Another highlight was John Rex’s public comments. I paraphrase here. He suggests we will need four lines of evidence. Animal models. PK in man. Safety profile. Some clinical data consistent with the above. Stewardship guarantees lack of overuse. If we have no path – we’ll lurch from crisis to crisis. We live this now. We lack drugs for some bugs. If the drug is available we can cautiously improve our understanding of the agent (given the limited data used for approval).

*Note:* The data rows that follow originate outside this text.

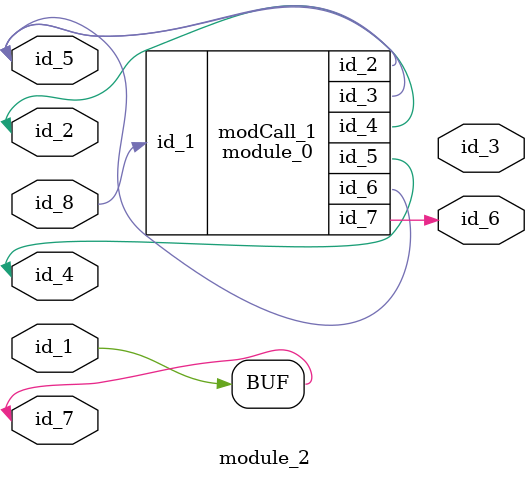
<source format=v>
module module_0 (
    id_1,
    id_2,
    id_3,
    id_4,
    id_5,
    id_6,
    id_7
);
  output wire id_7;
  inout wire id_6;
  output wire id_5;
  output wire id_4;
  inout wire id_3;
  inout wire id_2;
  input wire id_1;
  wire id_8;
endmodule
module module_1 (
    id_1,
    id_2,
    id_3,
    id_4
);
  output wire id_4;
  output wire id_3;
  output wire id_2;
  output wire id_1;
  wire id_6;
  module_0 modCall_1 (
      id_6,
      id_6,
      id_6,
      id_4,
      id_4,
      id_6,
      id_1
  );
endmodule
module module_2 (
    id_1,
    id_2,
    id_3,
    id_4,
    id_5,
    id_6,
    id_7,
    id_8
);
  inout wire id_8;
  inout wire id_7;
  output wire id_6;
  inout wire id_5;
  inout wire id_4;
  output wire id_3;
  inout wire id_2;
  inout wire id_1;
  initial begin : LABEL_0
    id_1 <= id_7;
  end
  module_0 modCall_1 (
      id_8,
      id_5,
      id_5,
      id_2,
      id_4,
      id_5,
      id_6
  );
endmodule

</source>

Mike Green asked about “provisional” approvals or conditional approvals – something that, without a surrogate endpoint, the FDA is unable to do under current law. This is a topic we discussed at the pathogen-specific workshop last year. There we suggested that one could return to a product post-market if data warranted it. But we should be clear that the drug would be approved – not conditionally approved. If at post-market follow-up a significant problem was identified, the drug could then be reviewed at another advisory committee and might then required label changes or might even have to be withdrawn. This is obviously a cumbersome way to do this. A change in regulations here would be welcome – but would apparently require legislation – an area where we are currently paralyzed.
Another issue that arose was the one of diagnostic accuracy – especially in patients with HABP/VABP. This is not like patients with cancer where we have a tissue diagnosis and we can even carry out receptor typing prior to initiating therapy. The problem is that if we enroll patients where our diagnostic accuracy is poor, the “noise” engenders a tendency for all outcomes to be the same. For me, this also raises the problem of mortality as the endpoint for this indication. We believe that 50% of this mortality is unrelated to the infection being studied. This also will drive any trial towards the null. For an NI trial this is good for the sponsor but not for the patient and physician. For a superiority trial, this is not good for the drug and may result in non-approval of an efficacious agent. Jack Bennet emphasized this dilemma for us.
In answer to the questions posed by the FDA, a number of panel members supported the idea of using a clinical trials network. There was general support for non-inferiority trials on the panel in contrast to many of the speakers in the public comment section. Many panel members wanted post-market evaluations to be an important component of the approval of pathogen-specific agents.
In conclusion, the consensus seems to be that we must go here. There was also agreement that this is a tough problem and that the best we can achieve is some kind of “happy medium.” But - “You won’t get a recipe from us.”